Written by Michael Rehkopf, Contributor

Last week, I offered a short historical perspective on the use of benchmarking in sourcing projects. The net conclusion was that currently, neither clients nor service providers are fully satisfied with the effectiveness of benchmarking.

Such a situation suggests that either benchmarking is inappropriate, or that changes need to be made with respect to how it is positioned and used in order to increase satisfaction with its usage.

There are certainly those who argue that benchmarking can and should be abandoned. The reason often cited is shorter contract durations (no more than three years) which allow for direct market testing. Where shorter contract durations are appropriate, it is certainly sensible to leverage the resultant direct market testing. However, this is quite different from proposing the death of benchmarking.

In many situations, short-term contract are not appropriate so such direct market testing is not so relevant. In addition, many short contract durations are often short initially, with clients simply rolling over or extending the initial contract without direct market testing--thus, in practice, result in having a long term contract.

As such, given that benchmarking will continue to have a place, how should it be positioned to increase satisfaction with its usage, both for clients and service providers?

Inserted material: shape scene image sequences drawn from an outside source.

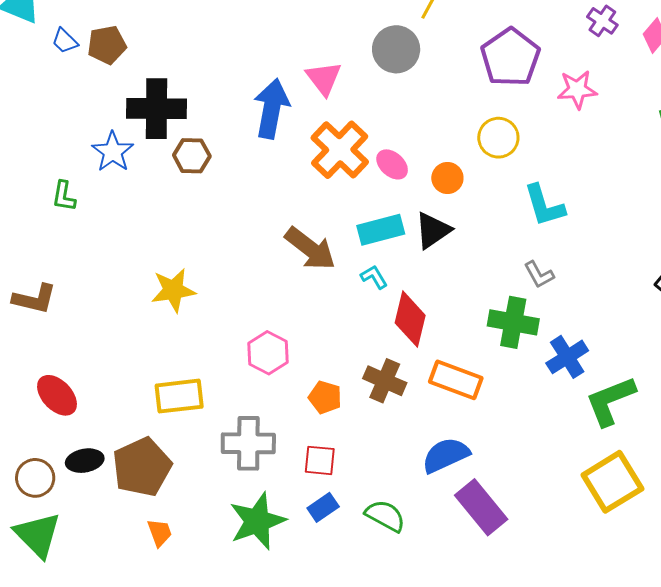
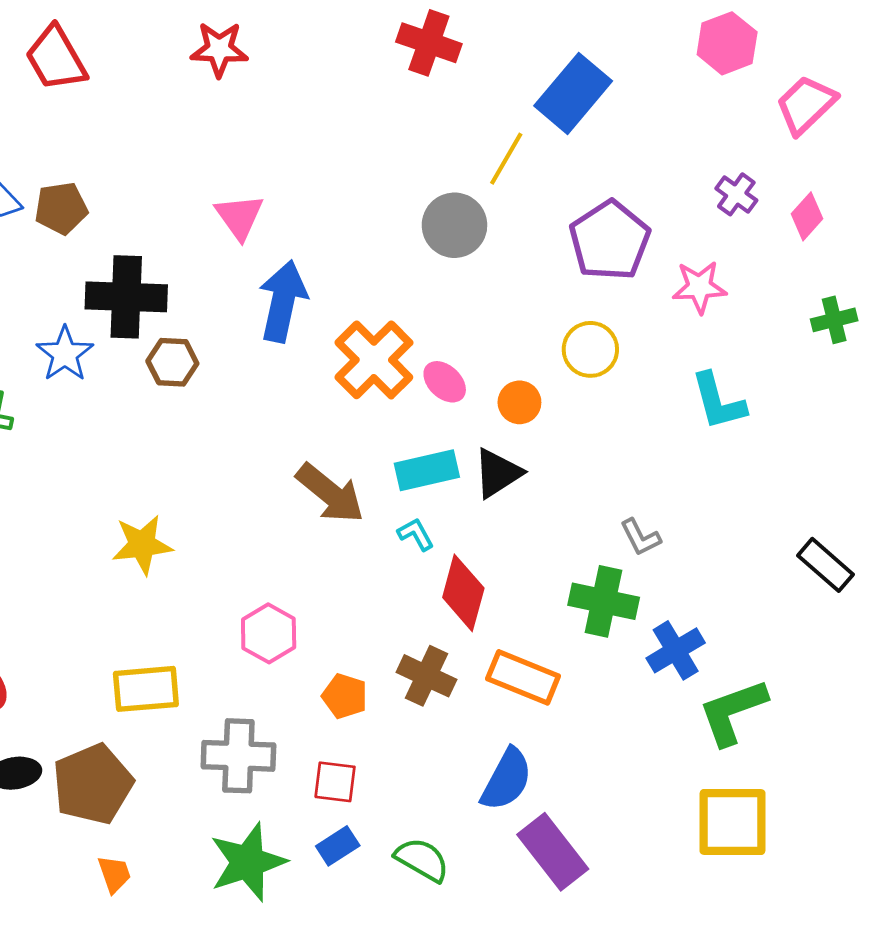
pink triangle: (324, 78) -> (239, 217), moved
cyan L-shape: (544, 205) -> (718, 401), moved
blue semicircle: (446, 455) -> (507, 779), turned 141
yellow square: (612, 482) -> (732, 822), turned 30

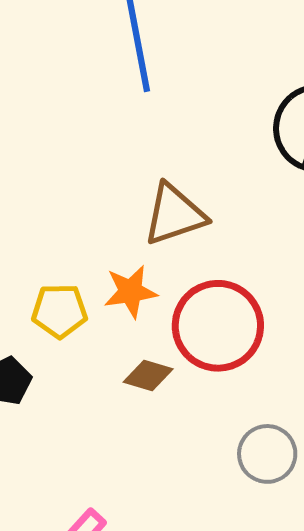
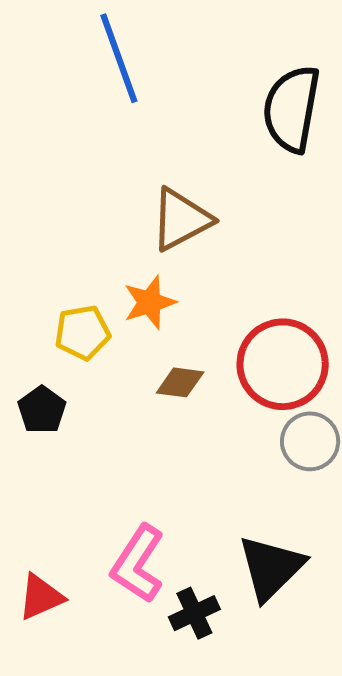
red circle: (218, 326) -> (283, 364), moved

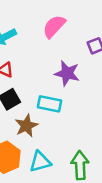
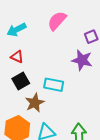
purple star: (67, 73) -> (82, 60), moved

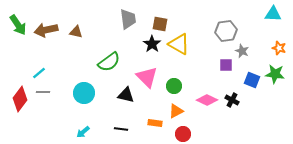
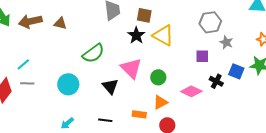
purple square: (226, 65) -> (202, 56), moved
black triangle: (126, 95) -> (110, 86), turned 36
black cross: (232, 100) -> (216, 81), moved

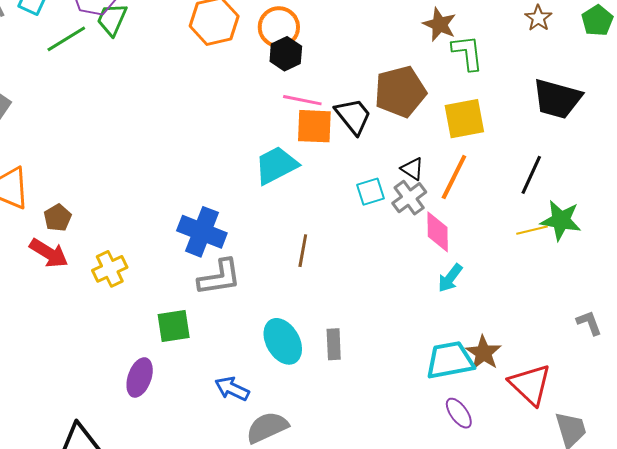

First, benchmarking should be positioned as one of many tools for maintaining price competitiveness and not be relied on as the sole, or even, primary means for setting appropriate pricing on an annual basis. This means that the normal pricing mechanisms such as year-on-year productivity adjustments, inflation adjustments and defined pricing for changes in required service volumes, should be used.

Second, benchmarking should be an infrequently used tool. As a guideline, for a contract that is valid for no more than three years, benchmarking is likely not appropriate. For longer term contracts, benchmarking could be reasonably limited to once every two years, where it cannot be used for a period at the start of the contract--usually, at least the first year.

Third, benchmarking should be positioned as a tool for validating pricing alignment to the market at a macro level (for example, 10 percent), and not at a micro level--consistent with its infrequent use, to ensure no significant misalignment with the marketplace. There are many who argue that sufficient data exists and that sufficient normalization techniques exist to identify minor differences in price (i.e. within a few percentage points). Even putting aside all those domains where it is clear that such data does not exist, there is still a challenge where it may exist. The narrower the data range, the lower the probability that any given data point is within that range and therefore, a greater reluctance to agree to pricing adjustments from outside to inside the range, thus creating fertile grounds for dispute.

There are other aspects of establishing a robust approach to benchmarking, such as how much pricing should move, whether such adjustments be automated, and what happens if the service provider does not move the price. These various components require a deeper analysis beyond that which is easily covered in this blog.